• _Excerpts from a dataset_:
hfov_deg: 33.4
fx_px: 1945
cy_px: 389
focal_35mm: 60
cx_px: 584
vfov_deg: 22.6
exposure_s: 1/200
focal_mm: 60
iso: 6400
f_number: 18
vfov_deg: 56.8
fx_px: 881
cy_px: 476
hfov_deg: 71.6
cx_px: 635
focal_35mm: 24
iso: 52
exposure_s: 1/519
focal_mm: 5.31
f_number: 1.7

==

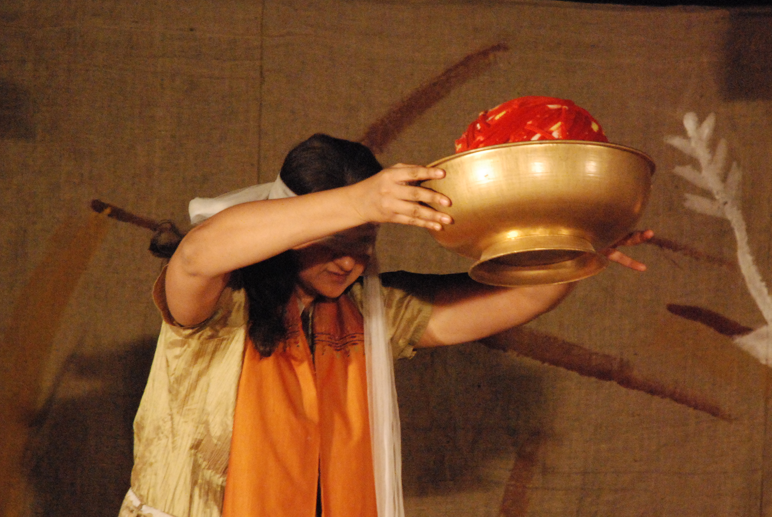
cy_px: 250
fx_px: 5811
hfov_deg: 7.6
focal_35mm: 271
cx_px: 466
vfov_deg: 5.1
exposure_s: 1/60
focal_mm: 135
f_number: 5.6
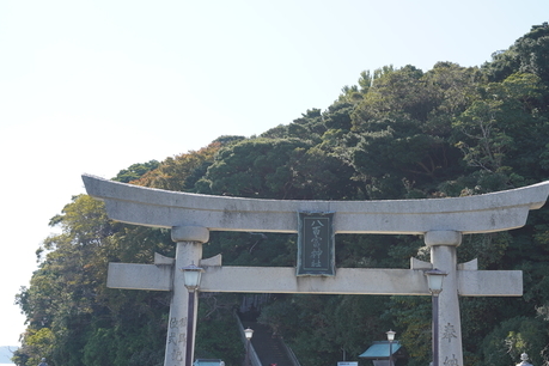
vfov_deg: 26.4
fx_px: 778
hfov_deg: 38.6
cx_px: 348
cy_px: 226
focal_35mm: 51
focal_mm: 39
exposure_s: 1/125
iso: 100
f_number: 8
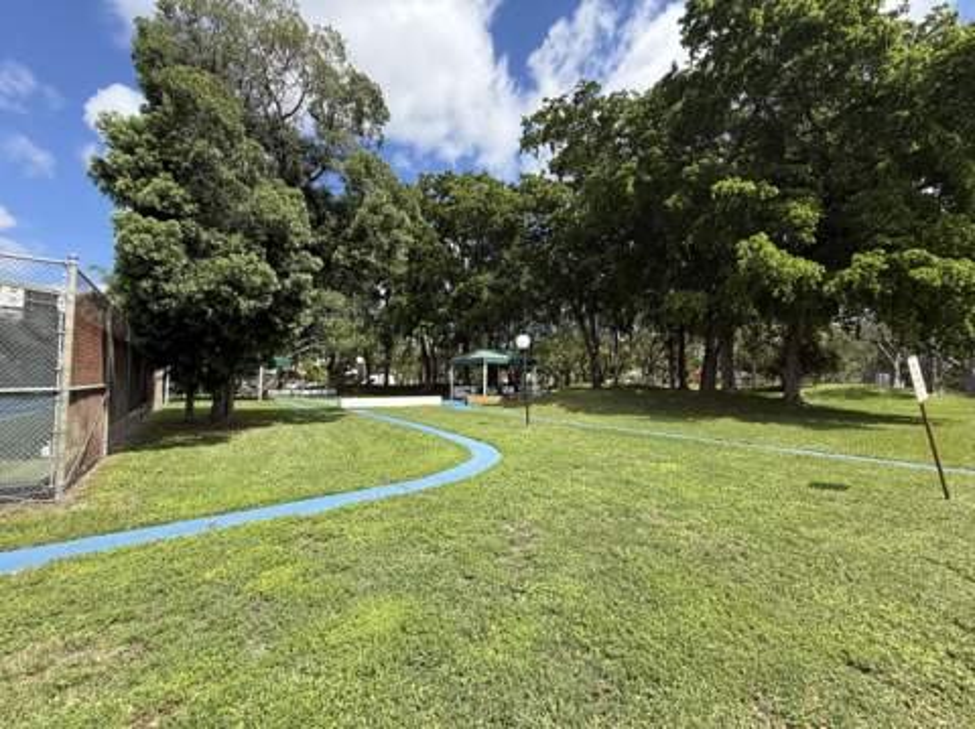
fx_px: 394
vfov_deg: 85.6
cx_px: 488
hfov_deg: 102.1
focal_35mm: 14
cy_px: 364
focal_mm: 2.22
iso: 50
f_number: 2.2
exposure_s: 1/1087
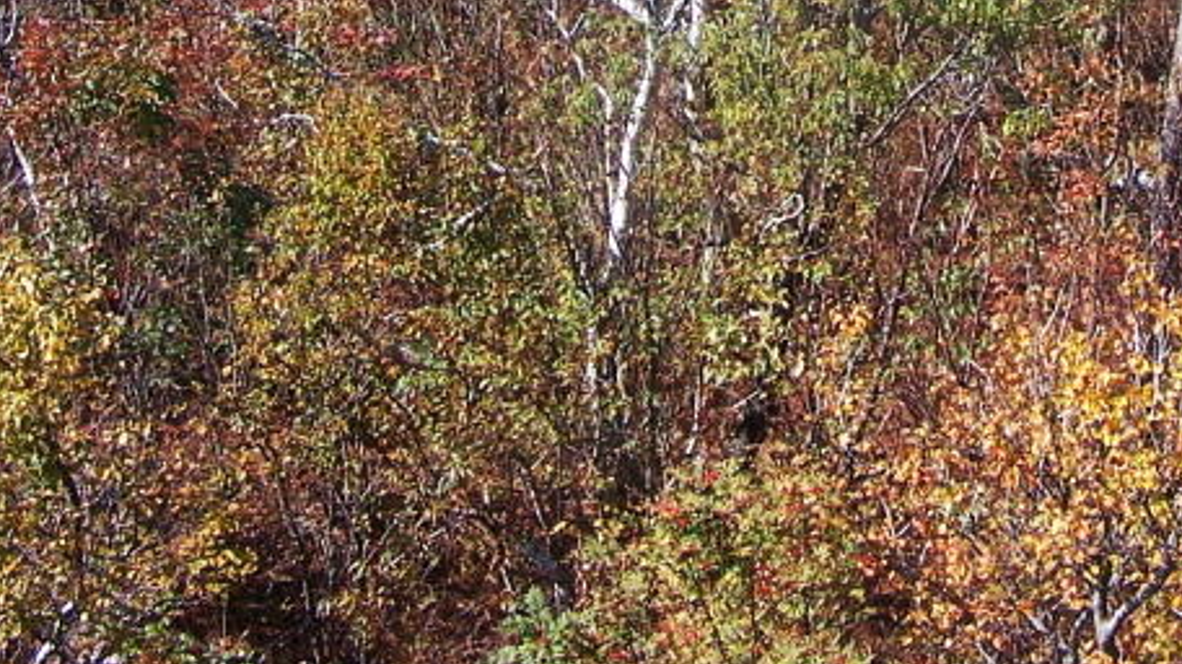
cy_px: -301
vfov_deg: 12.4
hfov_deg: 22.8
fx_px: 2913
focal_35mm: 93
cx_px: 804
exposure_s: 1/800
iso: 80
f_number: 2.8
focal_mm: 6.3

• _EXERCISE_: Word for word, restate the lines above from the line containing "exposure_s: 1/200" through the line containing "f_number: 1.7", with both included and nothing else.

• _EXERCISE RESPONSE_:
exposure_s: 1/200
focal_mm: 60
iso: 6400
f_number: 18
vfov_deg: 56.8
fx_px: 881
cy_px: 476
hfov_deg: 71.6
cx_px: 635
focal_35mm: 24
iso: 52
exposure_s: 1/519
focal_mm: 5.31
f_number: 1.7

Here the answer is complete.